Katty Cristina Lima Sá
Mestre em História Comparada pela UFRJ
Integrante do Grupo de Estudos do Tempo Presente (GET/UFS)
E-mail: katty@getempo.org
As imagens de radicais islâmicos em esconderijos distantes, com roupas de combate, turbantes e longas barbas alimentou a ideia de que esses homens eram renunciadores do mundo moderno; pensamento esse que está incorreto. Na realidade, os jihadistas foram hábeis em apropriar-se dos meios de comunicação mais importantes do seu tempo. O próprio Osama Bin Laden (1957-2011), fundador da Al-Qaeda, apareceu voluntariamente na mídia através de concessões de entrevistas e por meio de áudios enviados às emissoras jornalísticas, com destaque para a Al-Jazeera. Contudo, o anseio por visibilidade não se tratava de exibicionismo, mas da tentativa de tornar aquela organização conhecida mundialmente.
Com ampliação do acesso à internet nos anos de 1990, novas possibilidades para a comunicação e propaganda foram abertas aos “simpatizantes da jihad”. A troca de e-mails e a conversa em chats auxiliaram no planejamento dos atentados de 11 de setembro de 2001, sendo que, um ano antes, o primeiro site ligado à Al-Qaeda, o maalemaljihad.com, havia sido lançado. Nos cinco anos seguintes, o número de páginas semelhantes havia alcançado o número de 4.300. Mais próximo ao nosso tempo, em 2015, era possível assistir a vídeos de extremistas atuantes pela Al-Qaeda no Iêmen na plataforma de vídeos YouTube, ou ainda ter informações sobre o avanço do Estado Islâmico (ISIS) na Síria através de tweets de seus combatentes.
As vantagens dos usos da internet, sobretudo das redes sociais, para a difusão de uma causa já são conhecidas pelo público em geral: os custos são baixos e o alcance amplo. No entanto, para os jihadistas, e para grupos extremistas de outras vertentes, a formação de comunidades virtuais também é essencial. Por meio dessas, o entusiasta se insere nos meios culturais e sociais da jihad, ambientes que não são formados apenas por vídeos com atos violentos, como também por poesias, cânticos e sermões que exaltam as glórias de viver, e de morrer, em uma jihad. Com isso, procura-se criar uma identidade coletiva entre os membros das comunidades, o que é fundamental para o recrutamento.
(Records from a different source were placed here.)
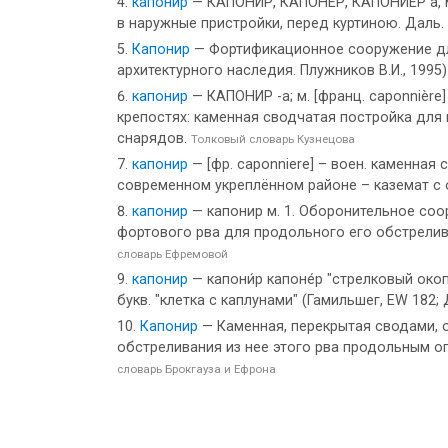
капонир
— КАПОНИР, КАПОНЕР, КАПОНИЕР а, м. 
в наружные пристройки, перед куртиною. Даль.
Капонир
— Фортификационное сооружение для
архитектурного наследия. Плужников В.И., 1995)
капонир
— КАПОНИР -а; м. [франц. caponnière
крепостях: каменная сводчатая постройка для
снарядов.
Толковый словарь Кузнецова
капонир
— [фр. caponniere] – воен. каменная
современном укреплённом районе – каземат с
капонир
— капонир м. 1. Оборонительное соо
фортового рва для продольного его обстрелива
словарь Ефремовой
капонир
— капони́р капоне́р "стрелковый окоп,
букв. "клетка с каплунами" (Гамильшег, ЕW 182;
Капонир
— Каменная, перекрытая сводами, 
обстреливания из нее этого рва продольным ог
словарь Брокгауза и Ефрона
Lembremos que, segundo o Corão, a jihad não é uma guerra contra aqueles que se opõem a uma visão fechada do Islã, mas uma luta interna para manter-se fiel aos ensinamentos de Deus. Ela é entendida fora dos preceitos pacíficos por grupos radicais que possuem objetivos políticos e que não abrem mão de divulgar suas causas através de variados meios de comunicação. Os motivos para a insistência na propaganda perpassam tanto pelo anseio das organizações de fazerem-se conhecidas, como pelo de criar comunidades virtuais que suscitem novas adesões. A sedução de jovens a causas extremistas muitas vezes parece ocorrer de modo solitário; porém, por trás das telas, sempre haverá uma comunidade de possíveis aliciadores.